Posted on: Friday, January 21, 2005

EDITORIAL
President's address put world on notice

The defining events of President Bush's first four years in office are undeniably the attacks of Sept. 11 and the following war in Iraq.

In his inaugural address yesterday, the president used those two events to put into context what he declared would be at the core of his second term: the defense of liberty and human freedom at home and across the globe.

Bush did not mention Iraq directly and referred to Sept. 11 only in oblique terms. But there was no doubting what he was talking about and no confusion about his purpose.
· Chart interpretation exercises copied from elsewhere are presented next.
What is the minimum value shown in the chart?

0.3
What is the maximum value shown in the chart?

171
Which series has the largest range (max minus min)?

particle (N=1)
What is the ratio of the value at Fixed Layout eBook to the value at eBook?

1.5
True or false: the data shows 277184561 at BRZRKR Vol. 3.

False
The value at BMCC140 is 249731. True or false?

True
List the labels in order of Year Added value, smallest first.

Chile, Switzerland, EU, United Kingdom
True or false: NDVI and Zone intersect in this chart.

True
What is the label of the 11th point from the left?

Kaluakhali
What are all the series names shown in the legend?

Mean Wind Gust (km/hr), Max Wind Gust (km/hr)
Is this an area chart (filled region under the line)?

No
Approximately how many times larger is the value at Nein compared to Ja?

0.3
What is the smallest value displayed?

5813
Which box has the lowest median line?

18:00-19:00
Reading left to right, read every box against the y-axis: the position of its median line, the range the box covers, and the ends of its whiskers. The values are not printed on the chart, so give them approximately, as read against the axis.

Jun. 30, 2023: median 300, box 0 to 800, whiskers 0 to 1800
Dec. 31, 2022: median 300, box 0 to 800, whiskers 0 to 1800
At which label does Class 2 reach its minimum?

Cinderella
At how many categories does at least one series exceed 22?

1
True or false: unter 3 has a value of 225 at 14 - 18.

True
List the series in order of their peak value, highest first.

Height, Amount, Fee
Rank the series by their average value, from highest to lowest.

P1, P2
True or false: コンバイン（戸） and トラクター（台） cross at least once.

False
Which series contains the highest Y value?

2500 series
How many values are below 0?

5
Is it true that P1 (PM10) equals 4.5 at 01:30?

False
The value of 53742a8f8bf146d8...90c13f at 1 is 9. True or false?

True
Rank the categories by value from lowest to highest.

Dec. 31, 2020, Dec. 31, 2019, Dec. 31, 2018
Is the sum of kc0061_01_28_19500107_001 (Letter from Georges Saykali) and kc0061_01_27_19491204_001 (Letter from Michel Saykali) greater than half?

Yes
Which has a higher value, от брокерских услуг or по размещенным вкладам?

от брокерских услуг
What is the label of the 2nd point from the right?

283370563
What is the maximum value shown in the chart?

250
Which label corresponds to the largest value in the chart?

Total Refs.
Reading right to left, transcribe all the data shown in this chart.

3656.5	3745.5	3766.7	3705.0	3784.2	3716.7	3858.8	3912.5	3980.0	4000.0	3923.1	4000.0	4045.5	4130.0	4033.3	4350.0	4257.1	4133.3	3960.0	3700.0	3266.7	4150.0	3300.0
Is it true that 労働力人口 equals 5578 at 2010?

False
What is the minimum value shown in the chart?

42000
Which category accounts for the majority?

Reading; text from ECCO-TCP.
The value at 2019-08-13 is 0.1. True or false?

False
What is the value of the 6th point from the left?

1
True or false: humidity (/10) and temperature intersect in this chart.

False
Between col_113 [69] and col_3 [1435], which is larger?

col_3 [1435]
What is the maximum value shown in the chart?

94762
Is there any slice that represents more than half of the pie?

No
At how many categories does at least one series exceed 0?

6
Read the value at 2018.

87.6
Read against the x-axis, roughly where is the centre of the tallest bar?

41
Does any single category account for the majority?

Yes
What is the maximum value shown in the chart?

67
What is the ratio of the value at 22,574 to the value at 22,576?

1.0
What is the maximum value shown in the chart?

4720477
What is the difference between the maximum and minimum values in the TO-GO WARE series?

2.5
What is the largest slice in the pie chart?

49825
In many ways, this address to a wintry Washington crowd, Americans across the nation and to world leaders was Bush's most eloquent defense yet of his reaction to the terror attacks and his decision to go to war in Iraq.

Whether those words will do much to convince domestic or international doubters remains to be seen. But with passionate and clearly heartfelt words, Bush made it very clear how he views his mission during these next four years.

His goals, which echo in some ways the lofty ideals of previous presidents such as Woodrow Wilson and John F. Kennedy, are nothing less than using America's physical, economic and moral might to spread democracy and liberty wherever it is threatened.

"We are led, by events and common sense, to one conclusion," Bush said: "The survival of liberty in our land increasingly depends on the success of liberty in other lands."

And the president left no doubt that, as in Iraq, the United States under his watch will not flinch from using the force of arms to accomplish his goals.

"This is not primarily the task of arms," he said, "though we will defend ourselves and our friends by force of arms when necessary."

Our hope is that this vision of a muscular American foreign policy will be seen not as the bluster of the world's only superpower, but rather a sincere wish that the fruits of liberty and human freedom we enjoy at home will be peacefully shared by all.